The Minister of Canadian Heritage would be charged with leading the development of a national framework, in consultation with federal and provincial politicians and officials, First Nations communities and other stakeholders. The Canadian broadcast regulator, the Canadian Radio-television and Telecommunications Commission (CRTC), would be required to review its regulations and policies to assess their effectiveness in preventing sports betting advertising-related harms.

A second try on ‘sober second thought’

Last year, in introducing S-269 to the Senate in June, Deacon reflected on Canada’s legalization of single-event sports betting in 2021 and Ontario’s launch of an open commercial online gambling market.

She pointed to a “flood” and a “barrage” of advertising in the wake of those legal changes, and told her fellow Senators that “we have the privilege of sober second thought” on betting advertising.
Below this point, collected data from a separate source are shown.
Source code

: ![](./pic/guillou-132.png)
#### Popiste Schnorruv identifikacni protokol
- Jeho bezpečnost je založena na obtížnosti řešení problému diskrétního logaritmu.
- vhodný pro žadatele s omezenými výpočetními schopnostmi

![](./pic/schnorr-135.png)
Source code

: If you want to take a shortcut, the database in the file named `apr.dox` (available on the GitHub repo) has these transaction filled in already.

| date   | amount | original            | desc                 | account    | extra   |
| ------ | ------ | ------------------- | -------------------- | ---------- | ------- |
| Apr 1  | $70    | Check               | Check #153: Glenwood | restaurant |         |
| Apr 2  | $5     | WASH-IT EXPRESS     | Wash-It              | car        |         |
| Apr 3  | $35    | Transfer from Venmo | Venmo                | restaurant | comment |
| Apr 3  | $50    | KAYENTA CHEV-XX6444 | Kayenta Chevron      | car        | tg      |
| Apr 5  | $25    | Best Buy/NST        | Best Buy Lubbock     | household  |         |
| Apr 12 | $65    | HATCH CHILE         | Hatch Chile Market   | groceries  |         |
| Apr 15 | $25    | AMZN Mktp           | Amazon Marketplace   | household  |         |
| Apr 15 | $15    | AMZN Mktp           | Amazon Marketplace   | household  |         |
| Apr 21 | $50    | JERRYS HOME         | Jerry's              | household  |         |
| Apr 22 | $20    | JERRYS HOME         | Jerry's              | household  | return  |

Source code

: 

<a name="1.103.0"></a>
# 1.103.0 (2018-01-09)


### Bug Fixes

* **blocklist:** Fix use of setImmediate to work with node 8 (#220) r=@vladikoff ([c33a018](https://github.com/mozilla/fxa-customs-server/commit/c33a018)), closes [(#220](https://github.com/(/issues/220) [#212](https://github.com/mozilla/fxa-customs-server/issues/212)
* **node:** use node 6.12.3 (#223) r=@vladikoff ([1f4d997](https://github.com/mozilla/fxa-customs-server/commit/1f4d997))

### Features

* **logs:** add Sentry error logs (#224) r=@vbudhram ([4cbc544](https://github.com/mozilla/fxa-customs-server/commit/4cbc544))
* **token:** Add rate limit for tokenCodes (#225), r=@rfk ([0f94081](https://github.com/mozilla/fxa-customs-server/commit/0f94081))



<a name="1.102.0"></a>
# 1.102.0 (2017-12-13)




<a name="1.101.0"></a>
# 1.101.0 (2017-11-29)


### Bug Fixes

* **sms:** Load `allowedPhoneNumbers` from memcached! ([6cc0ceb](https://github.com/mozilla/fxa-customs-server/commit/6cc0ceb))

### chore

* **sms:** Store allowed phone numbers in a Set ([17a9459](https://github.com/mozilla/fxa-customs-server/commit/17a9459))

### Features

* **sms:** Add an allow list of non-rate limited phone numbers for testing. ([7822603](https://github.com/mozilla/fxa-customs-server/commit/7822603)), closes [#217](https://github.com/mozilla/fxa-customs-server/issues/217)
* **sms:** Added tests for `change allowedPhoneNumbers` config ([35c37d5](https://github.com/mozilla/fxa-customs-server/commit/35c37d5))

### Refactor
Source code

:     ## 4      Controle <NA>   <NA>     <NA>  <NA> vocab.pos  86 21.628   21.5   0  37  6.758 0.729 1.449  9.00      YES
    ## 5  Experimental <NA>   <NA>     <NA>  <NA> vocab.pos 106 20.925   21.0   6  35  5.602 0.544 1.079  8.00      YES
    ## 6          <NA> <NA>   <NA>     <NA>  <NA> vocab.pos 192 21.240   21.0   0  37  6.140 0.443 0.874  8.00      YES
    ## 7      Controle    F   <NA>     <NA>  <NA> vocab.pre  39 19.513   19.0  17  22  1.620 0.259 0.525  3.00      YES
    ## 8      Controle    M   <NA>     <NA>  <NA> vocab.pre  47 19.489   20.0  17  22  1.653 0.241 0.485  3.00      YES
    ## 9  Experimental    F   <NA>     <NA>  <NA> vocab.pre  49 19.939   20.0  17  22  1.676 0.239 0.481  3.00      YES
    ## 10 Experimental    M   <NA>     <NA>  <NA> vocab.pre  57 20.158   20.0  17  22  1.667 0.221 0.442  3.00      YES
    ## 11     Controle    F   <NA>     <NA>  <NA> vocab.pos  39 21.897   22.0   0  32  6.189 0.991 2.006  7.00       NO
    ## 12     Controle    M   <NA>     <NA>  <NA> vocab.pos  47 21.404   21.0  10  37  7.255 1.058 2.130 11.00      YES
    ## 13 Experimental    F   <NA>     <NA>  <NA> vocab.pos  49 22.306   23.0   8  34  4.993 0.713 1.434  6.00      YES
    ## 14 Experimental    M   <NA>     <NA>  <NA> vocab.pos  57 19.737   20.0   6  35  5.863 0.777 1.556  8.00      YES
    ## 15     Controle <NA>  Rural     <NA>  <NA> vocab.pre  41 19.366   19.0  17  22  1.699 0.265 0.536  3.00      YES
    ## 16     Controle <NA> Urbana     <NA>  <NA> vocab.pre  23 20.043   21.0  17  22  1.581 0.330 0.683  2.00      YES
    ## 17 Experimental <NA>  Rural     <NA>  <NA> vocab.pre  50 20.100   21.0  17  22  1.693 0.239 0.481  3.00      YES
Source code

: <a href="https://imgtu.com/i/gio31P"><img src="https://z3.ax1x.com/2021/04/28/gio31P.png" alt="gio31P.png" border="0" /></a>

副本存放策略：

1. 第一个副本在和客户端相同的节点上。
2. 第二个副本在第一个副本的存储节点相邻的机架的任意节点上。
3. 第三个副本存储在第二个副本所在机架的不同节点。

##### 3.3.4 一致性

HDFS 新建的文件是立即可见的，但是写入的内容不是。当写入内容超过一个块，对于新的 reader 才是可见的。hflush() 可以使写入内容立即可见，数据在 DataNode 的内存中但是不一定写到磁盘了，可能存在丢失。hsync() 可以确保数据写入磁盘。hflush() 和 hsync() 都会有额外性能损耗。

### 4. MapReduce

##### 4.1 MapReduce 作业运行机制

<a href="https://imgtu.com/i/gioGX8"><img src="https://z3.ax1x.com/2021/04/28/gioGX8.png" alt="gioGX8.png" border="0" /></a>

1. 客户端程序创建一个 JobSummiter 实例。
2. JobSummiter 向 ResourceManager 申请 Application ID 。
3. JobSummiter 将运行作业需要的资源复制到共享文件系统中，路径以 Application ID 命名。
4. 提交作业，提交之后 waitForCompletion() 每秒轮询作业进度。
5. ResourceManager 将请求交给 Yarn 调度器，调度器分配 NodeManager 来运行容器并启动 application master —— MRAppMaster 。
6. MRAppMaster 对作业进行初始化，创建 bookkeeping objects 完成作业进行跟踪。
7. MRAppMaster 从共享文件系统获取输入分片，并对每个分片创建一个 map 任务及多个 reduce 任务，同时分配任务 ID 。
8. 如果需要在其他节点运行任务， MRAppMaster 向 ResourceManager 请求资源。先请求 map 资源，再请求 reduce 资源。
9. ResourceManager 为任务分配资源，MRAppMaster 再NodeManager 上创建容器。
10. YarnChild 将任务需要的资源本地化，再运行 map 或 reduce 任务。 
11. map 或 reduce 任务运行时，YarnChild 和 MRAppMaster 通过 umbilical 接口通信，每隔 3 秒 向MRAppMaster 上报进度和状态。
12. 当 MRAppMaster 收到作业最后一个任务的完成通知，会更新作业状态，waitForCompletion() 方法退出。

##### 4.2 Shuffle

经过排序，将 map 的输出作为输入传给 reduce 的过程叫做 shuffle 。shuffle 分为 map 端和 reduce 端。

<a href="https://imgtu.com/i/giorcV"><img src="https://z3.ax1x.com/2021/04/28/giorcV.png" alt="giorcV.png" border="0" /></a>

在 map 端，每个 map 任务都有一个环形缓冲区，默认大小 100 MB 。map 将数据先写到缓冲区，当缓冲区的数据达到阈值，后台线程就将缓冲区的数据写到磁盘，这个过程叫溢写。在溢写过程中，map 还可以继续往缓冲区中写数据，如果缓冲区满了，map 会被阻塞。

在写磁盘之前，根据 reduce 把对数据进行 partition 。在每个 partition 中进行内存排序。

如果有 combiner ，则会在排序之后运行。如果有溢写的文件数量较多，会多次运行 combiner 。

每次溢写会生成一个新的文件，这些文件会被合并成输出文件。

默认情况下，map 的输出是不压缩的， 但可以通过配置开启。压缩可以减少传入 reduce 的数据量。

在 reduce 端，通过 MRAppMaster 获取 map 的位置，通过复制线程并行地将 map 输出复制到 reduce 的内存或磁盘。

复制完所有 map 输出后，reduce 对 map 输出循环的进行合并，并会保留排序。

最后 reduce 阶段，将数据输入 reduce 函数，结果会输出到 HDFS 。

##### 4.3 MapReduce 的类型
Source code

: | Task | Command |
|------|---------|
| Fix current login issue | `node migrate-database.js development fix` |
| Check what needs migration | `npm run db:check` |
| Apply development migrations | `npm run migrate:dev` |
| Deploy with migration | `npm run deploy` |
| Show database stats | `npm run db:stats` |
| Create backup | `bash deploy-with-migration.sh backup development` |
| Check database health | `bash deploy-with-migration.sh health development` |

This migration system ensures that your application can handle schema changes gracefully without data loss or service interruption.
Numerous points of conversation came up during the discussion of last year’s bill. Those included adverts for Ontario-licensed sportsbooks being broadcast in other provinces, the role that operators, broadcasters, and digital and social media platforms play in disseminating betting ads and whether or not the level of advertising has dropped off since the early stages of Ontario’s regulated market.

The Senate heard testimony from the likes of the Canadian Gaming Association and the CRTC and took written submissions from sports leagues such as the NFL, the NHL and the CFL. The CGA has argued that there is an evidence gap when it comes to the effects of betting advertising and cautioned that a national framework may not be the best approach, while sports leagues warned that a federal approach could be “counter-productive.”

Similar debate will likely follow in the coming weeks and months on the new version of the bill, which is awaiting second reading.

Since the issue was last in the Senate, Alberta has legalised commercial online gambling, and that province’s market is expected to open by early 2026 at the latest.